WHAT THE TASK ASKS: Find all lines below containing the string "hand" and return them.
┌──
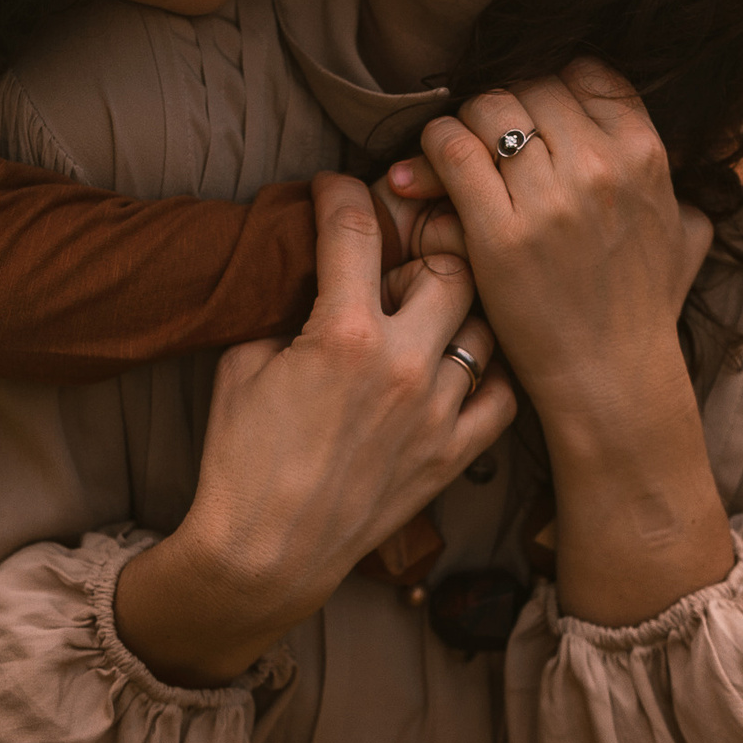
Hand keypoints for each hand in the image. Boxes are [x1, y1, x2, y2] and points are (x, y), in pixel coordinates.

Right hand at [113, 176, 515, 686]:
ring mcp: (437, 412)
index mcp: (343, 334)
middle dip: (422, 247)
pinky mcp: (453, 455)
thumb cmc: (240, 461)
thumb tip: (313, 272)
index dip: (341, 192)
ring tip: (427, 313)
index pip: (356, 227)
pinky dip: (487, 372)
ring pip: (484, 325)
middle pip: (448, 265)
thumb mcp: (244, 363)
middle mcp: (403, 366)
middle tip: (396, 258)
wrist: (263, 555)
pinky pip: (501, 394)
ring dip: (459, 309)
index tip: (335, 188)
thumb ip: (286, 307)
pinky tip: (459, 366)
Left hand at [413, 63, 700, 434]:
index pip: (585, 73)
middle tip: (487, 135)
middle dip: (505, 104)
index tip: (535, 113)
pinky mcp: (499, 234)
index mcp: (645, 154)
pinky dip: (434, 148)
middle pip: (531, 85)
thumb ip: (694, 187)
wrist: (611, 377)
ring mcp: (550, 200)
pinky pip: (452, 151)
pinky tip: (430, 169)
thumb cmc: (644, 307)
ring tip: (457, 150)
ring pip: (487, 107)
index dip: (553, 85)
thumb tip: (727, 157)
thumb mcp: (687, 234)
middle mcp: (601, 167)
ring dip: (464, 122)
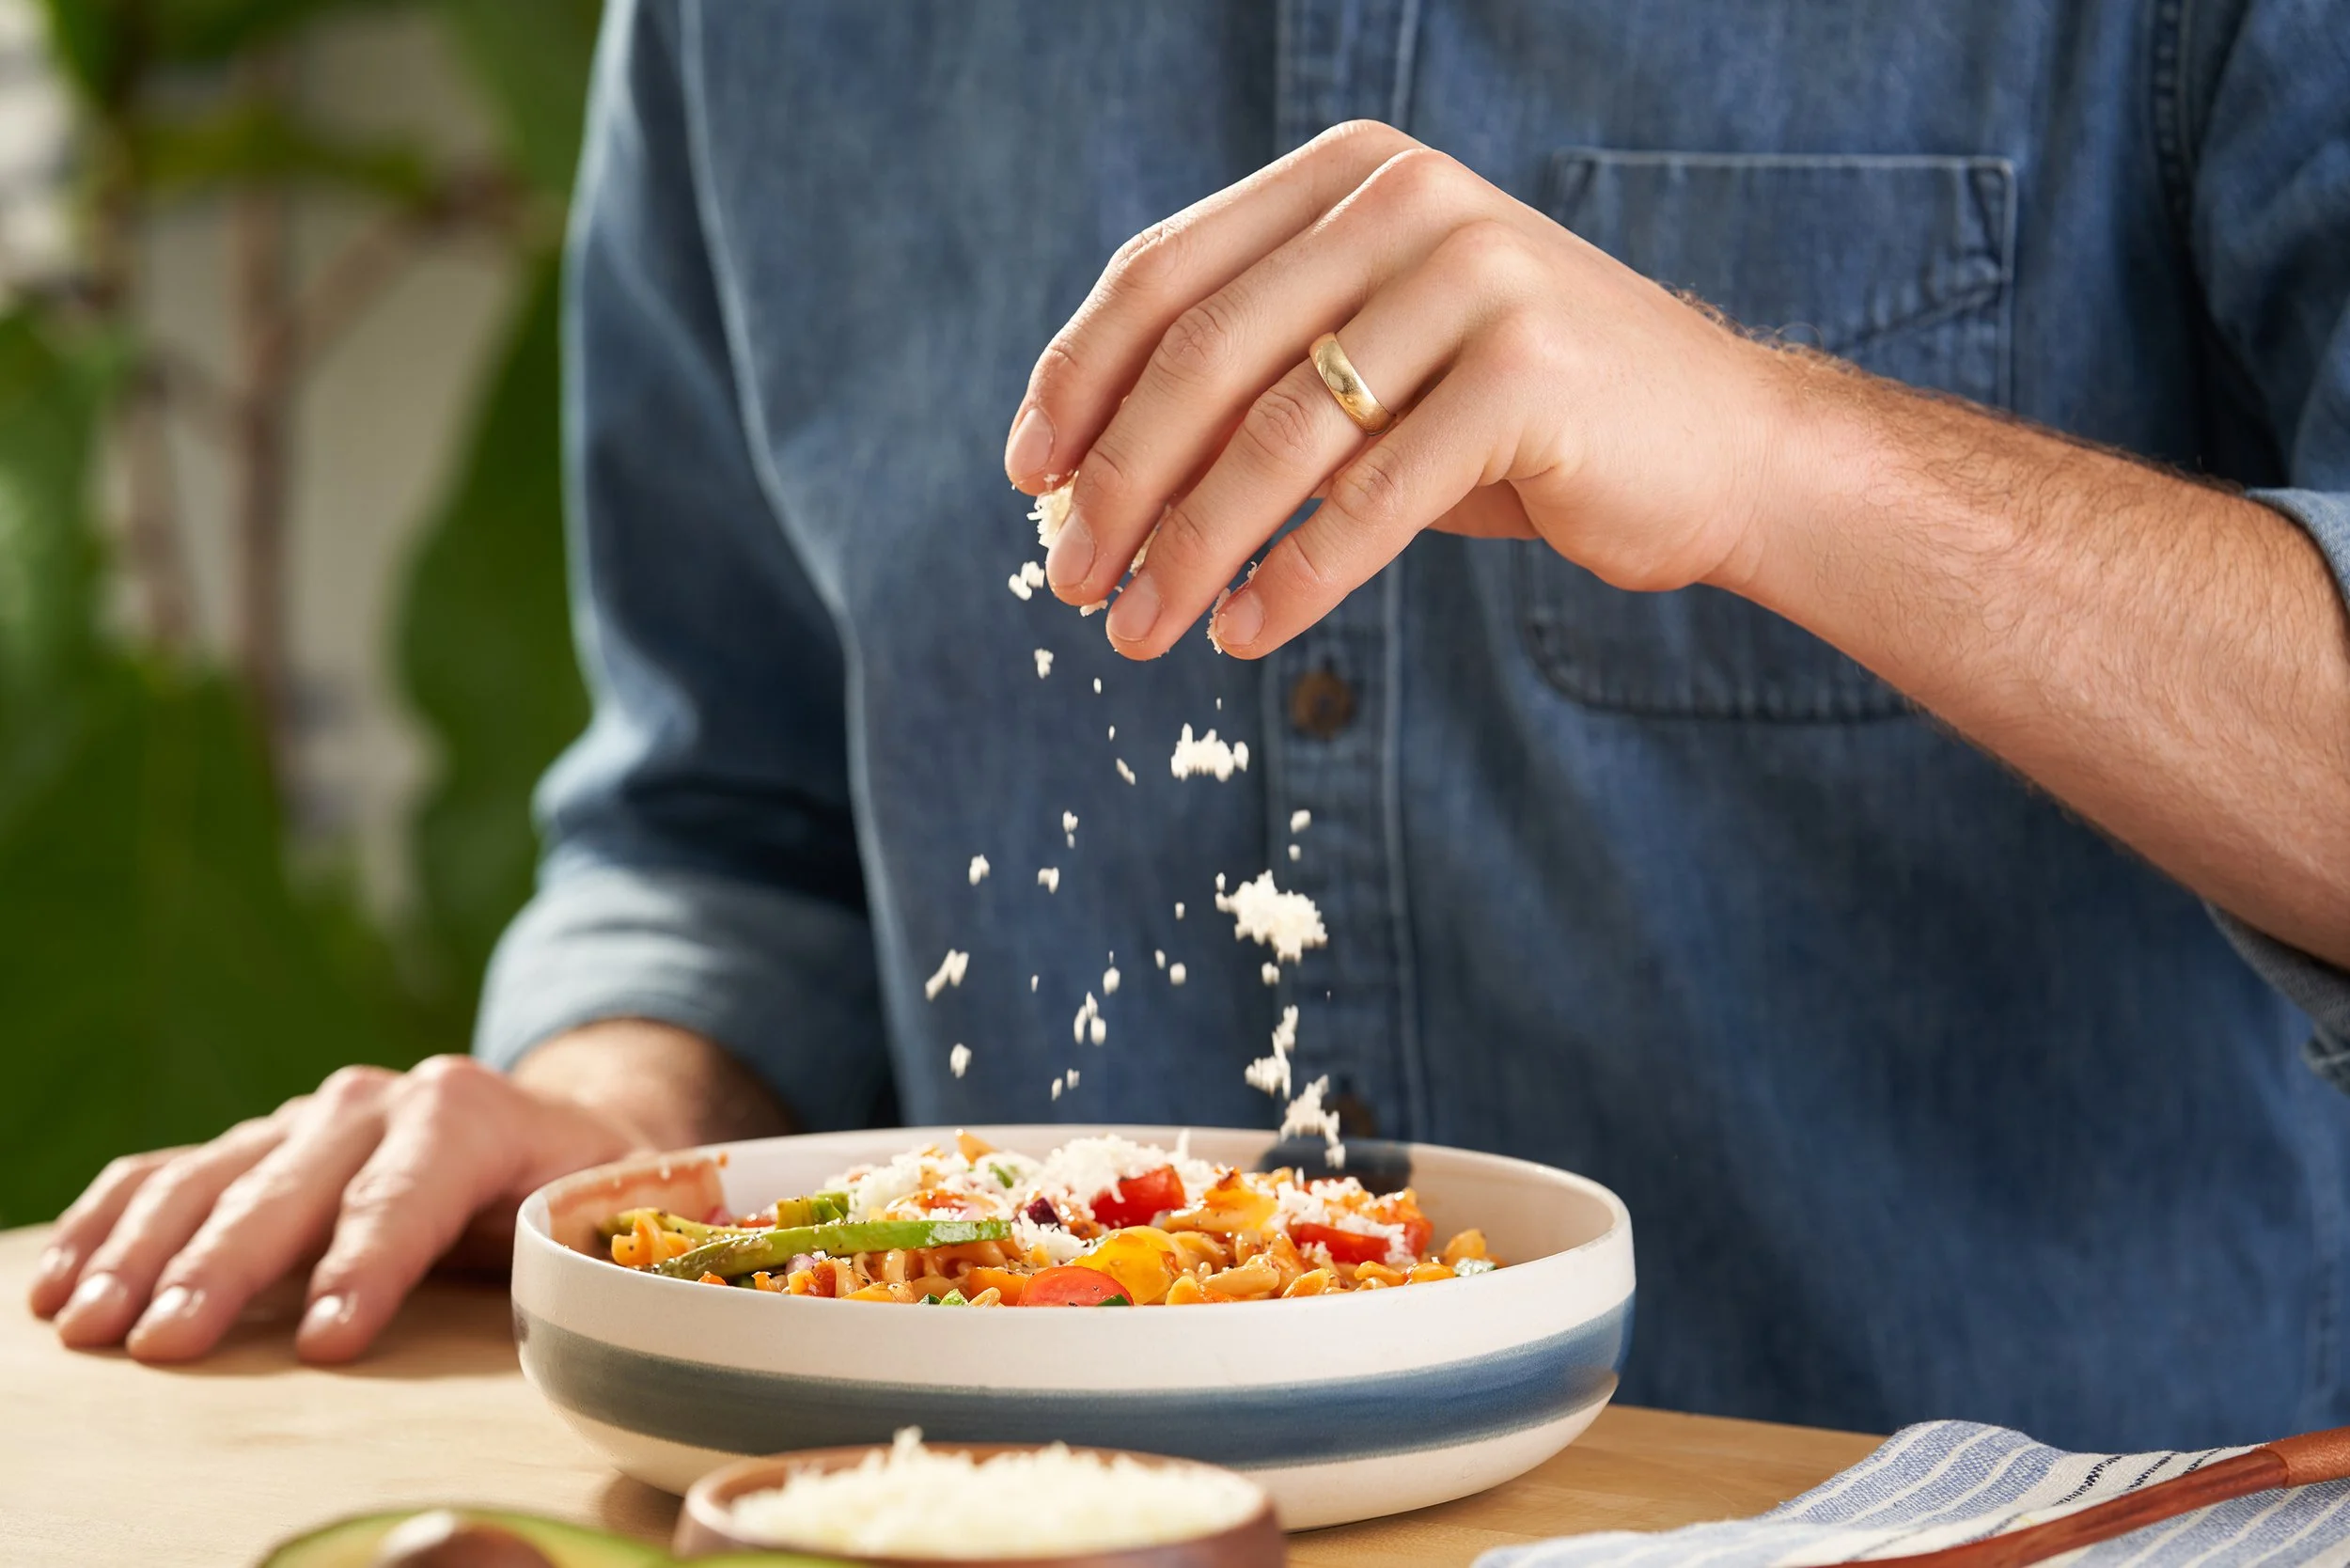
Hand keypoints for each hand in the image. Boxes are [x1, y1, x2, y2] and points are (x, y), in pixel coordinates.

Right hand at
└──
TASK RESPONSE:
Hand keypoints for each hand in the image. Boxes are [x1, y1, x2, y2] and points are (x, y), in pixel coordinates.
Right hand at [113, 176, 515, 686]:
Left hand at [413, 63, 700, 434]:
Hand keypoints for each hand in the image. Boxes are [x1, y1, x2, y2] and points are (x, y), in pixel coordinates.
Right hand at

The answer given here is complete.